## Selected extract:
=======

Veal Peppers Figs_0061

Buon giorno!

Veal has always been a popular choice of meat in Italian dishes and a classic selection especially for many Northern Italian dishes. When I was growing up, veal was not reserved for special meals. Loretta and Attilio, my mother and father, served it in so many ways on any day of the week. Aside from the usual veal cutlets, they made stew with it, they stuffed veal chops, and breast of veal. As with other Italian families, we had a saute of veal and peppers often. There are as many recipes out there for veal and peppers as there are Italian families, I’m sure. Everyone seems to have their own special preparation handed down from the nonne (grandmothers). With our dish today, VEAL AND PEPPERS WITH FIGS, I have taken the classic sauteed version and made some changes.

The Standard: Usually, in most recipes, the veal cutlets or scallops are sauteed in olive oil with some peppers, sometimes with a little wine. Many like to add mushrooms.

=======

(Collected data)
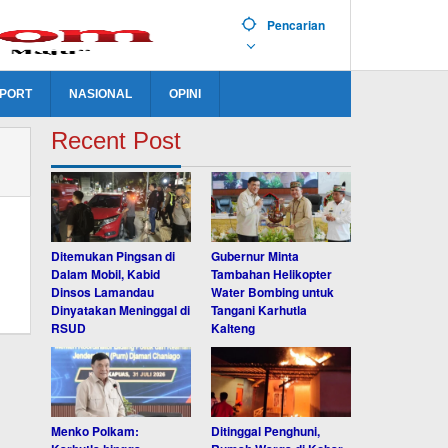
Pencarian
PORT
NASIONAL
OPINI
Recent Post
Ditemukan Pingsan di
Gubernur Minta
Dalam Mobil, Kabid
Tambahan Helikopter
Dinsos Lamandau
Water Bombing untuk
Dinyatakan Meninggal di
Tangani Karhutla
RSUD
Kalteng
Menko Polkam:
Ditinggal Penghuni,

=======

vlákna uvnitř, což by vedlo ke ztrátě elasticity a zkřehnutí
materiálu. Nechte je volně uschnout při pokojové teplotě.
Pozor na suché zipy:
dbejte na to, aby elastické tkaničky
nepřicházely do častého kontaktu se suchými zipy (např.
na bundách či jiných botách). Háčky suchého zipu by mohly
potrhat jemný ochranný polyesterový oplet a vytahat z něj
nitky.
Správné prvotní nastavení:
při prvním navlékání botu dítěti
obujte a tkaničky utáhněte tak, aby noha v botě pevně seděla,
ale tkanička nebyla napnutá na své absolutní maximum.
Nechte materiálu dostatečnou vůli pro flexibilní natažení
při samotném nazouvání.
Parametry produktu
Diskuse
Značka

=======

## What to produce:
According to the veal and peppers text, what do many people like to add to the standard sautéed version?

## Answer section:
Mushrooms.